■ Directive ■
Could you return each line of the material that has "pixels" in it?

■ Given data ■
──────────
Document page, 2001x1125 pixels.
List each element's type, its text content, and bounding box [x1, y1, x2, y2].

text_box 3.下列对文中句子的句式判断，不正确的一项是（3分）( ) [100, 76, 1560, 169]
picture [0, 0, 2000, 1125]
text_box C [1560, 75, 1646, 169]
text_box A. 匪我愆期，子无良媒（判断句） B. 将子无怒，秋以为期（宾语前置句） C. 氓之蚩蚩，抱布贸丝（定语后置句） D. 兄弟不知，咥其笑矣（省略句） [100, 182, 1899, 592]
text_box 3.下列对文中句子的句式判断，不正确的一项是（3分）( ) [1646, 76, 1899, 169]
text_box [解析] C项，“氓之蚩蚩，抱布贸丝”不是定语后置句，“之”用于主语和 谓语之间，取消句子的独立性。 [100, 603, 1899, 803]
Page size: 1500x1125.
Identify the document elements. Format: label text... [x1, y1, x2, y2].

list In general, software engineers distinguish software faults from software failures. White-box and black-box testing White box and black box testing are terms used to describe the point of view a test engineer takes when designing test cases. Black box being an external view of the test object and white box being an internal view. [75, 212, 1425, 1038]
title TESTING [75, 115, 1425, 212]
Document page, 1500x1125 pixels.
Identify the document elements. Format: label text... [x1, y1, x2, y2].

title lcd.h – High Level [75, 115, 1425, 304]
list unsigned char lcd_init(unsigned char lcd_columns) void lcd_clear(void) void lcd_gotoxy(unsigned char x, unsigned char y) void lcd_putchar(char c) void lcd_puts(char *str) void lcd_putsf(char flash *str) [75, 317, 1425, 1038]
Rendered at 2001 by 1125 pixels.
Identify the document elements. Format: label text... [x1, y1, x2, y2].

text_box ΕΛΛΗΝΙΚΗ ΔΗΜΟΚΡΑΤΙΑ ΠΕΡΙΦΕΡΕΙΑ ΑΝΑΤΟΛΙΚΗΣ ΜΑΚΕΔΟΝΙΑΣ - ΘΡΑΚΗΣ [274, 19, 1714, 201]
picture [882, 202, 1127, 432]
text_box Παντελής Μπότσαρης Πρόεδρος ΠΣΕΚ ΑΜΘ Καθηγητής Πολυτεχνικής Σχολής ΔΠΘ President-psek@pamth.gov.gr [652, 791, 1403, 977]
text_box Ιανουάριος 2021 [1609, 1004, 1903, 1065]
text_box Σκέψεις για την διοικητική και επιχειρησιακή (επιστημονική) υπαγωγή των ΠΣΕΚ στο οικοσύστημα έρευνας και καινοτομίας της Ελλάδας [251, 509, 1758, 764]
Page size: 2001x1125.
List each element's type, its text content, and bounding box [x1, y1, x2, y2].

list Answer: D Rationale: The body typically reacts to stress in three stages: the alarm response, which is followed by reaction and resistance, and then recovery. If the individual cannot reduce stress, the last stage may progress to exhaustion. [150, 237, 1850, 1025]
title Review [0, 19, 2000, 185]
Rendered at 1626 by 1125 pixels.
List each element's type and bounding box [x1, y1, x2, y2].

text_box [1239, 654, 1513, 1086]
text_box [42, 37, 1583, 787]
──────────
■ Response area ■
Document page, 2001x1125 pixels.
Document page, 1500x1125 pixels.
Rendered at 2001 by 1125 pixels.
Rendered at 1626 by 1125 pixels.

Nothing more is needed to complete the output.